Applications
Fundamental advantages of RAMCloud for an application
- Any data access other than local RAM will be faster with RAMCloud (even ~75-85us with SSD)
- Enables very high rates of queries, at least an order of magnitude faster than MySQL per box
- People have reported O(20,000) for MySQL, probably really basic cached queries
- More complex will likely be significantly slower, and if anything has to come from disk your of course hosed
- As a consequence of the above, app writers can feel free to write dependent sequential queries if needed and it will still be fast
- A con to this is to get similar functionality to today you may actually have to write sequential dependent queries
- _Potentially_ no need to name every one of your queries and deal with synchronization when interacting with a cache layer like Memcached
- No performance dependency on locality
- Persistence when compared to memcached
- Easy scalability
- Less complexity than MySQL + Memcached
Lets consider some application categories that run in a datacenter/cloud setting:
- Synthesizing Hardware (Cisco, Nvidia)
- Cpu bound?
- Not much disk access?
- Could it page memory to ramcloud?
- Rendering (Pixar, ILM, Disney)
- Cpu bound?
- Dataset may be too large
- Possible speedup for grabbing textures?
- Would this help a client machine manipulating the scene?
- Simulation (weather, nuclear)
- Cpu bound?
- Any need for shared storage?
- Transactional (stock exchange, banks, credit card processing)

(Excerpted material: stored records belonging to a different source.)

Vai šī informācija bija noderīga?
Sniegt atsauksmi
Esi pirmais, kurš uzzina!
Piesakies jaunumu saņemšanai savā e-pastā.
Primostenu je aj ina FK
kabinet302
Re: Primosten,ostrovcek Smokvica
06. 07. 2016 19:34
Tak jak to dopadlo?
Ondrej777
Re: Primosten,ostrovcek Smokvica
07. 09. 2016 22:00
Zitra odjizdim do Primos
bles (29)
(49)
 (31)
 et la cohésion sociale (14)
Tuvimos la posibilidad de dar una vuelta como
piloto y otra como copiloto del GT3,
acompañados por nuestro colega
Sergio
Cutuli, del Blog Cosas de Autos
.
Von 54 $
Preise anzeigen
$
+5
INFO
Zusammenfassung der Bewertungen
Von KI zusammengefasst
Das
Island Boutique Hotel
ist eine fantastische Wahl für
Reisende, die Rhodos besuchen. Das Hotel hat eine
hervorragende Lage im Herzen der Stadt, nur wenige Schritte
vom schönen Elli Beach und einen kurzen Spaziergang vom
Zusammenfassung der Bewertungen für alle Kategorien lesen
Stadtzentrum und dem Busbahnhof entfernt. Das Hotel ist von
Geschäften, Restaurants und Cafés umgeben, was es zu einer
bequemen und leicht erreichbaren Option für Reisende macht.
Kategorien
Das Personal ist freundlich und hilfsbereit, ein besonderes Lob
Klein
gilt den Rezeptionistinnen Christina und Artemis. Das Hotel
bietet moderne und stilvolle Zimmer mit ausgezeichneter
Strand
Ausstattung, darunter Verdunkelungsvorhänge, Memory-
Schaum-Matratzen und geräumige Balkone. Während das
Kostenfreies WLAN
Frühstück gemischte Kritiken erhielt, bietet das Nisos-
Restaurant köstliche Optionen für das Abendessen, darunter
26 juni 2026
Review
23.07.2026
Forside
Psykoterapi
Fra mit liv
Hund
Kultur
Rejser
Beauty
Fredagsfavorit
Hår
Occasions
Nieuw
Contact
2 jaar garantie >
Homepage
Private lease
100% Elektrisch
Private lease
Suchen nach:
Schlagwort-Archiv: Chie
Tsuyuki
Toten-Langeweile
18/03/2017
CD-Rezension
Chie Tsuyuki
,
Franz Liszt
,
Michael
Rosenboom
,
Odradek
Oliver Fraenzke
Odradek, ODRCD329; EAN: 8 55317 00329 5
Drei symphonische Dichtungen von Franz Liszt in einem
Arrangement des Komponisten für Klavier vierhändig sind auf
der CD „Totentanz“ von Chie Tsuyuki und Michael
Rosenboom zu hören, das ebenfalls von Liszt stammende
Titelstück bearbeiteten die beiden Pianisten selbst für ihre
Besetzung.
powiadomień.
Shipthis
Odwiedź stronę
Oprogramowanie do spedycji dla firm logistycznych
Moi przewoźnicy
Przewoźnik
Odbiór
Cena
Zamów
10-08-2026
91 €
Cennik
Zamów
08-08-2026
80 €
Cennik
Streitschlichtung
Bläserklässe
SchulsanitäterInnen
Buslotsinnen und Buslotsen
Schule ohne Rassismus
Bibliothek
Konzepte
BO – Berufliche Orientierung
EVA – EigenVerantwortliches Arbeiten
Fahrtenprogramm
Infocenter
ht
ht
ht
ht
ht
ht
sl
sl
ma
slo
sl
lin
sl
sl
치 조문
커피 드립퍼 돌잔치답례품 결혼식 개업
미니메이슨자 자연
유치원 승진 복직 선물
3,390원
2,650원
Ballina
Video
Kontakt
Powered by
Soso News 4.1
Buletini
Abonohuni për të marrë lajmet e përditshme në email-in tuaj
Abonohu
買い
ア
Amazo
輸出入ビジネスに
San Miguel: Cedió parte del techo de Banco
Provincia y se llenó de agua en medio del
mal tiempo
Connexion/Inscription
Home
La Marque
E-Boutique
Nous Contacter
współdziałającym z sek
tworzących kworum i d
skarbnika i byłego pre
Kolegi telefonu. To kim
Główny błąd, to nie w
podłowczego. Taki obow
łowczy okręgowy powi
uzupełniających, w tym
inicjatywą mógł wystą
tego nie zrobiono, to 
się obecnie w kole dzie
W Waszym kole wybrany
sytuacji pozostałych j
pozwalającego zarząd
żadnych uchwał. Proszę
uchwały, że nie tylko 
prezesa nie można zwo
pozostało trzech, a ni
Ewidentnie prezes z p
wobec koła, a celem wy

- Must be a 'to disk' component here including sync, could be a win
- Online component here, ie fraud detection
- MapReduce, batch processing
- Could be interesting, depending on the dataset size
- Is this an existing Pain Point?
- Could allow the use of 'online' data
- Web related
- Content Delivery (CDN)
- Pages requiring many low-locality queries returning small (define) sized data (Facebook, Myspace, Google, Yahoo, Ebay, etc)
- Pages requiring many high-locality (or small dataset) queries returning small (define) sized data (CNN, Slashdot)
- Pages consisting primarily of static content (Microsoft, IMDB, etc)
- Raw Storage
Of the top 20 websites, these could likely largely benefit from RAMCloud
- Yahoo
- YouTube (not the video part)
- Windows Live
- MSN (how much is static and just cached?)
- Wikipedia (maybe?)
- Blogger.com
- Myspace
- Baidu (Chinese search engine)
- Yahoo Japan
- Google India
- Google Germany
- Google France
- Google UK
- WordPress.com
Concensus built around the following applications:
- Pages requiring many low-locality queries returning small (define) sized data (Facebook, Myspace, Google, Yahoo, Ebay, etc)
- Something in the highly transactional space (visa,paypal,etc) possibly involving live data, ala fraud detection
- MapReduce, where you could run on live data, and/or not need to worry about shuffling data around inbetween machines to speed it up
- Raw storage, as suggested by John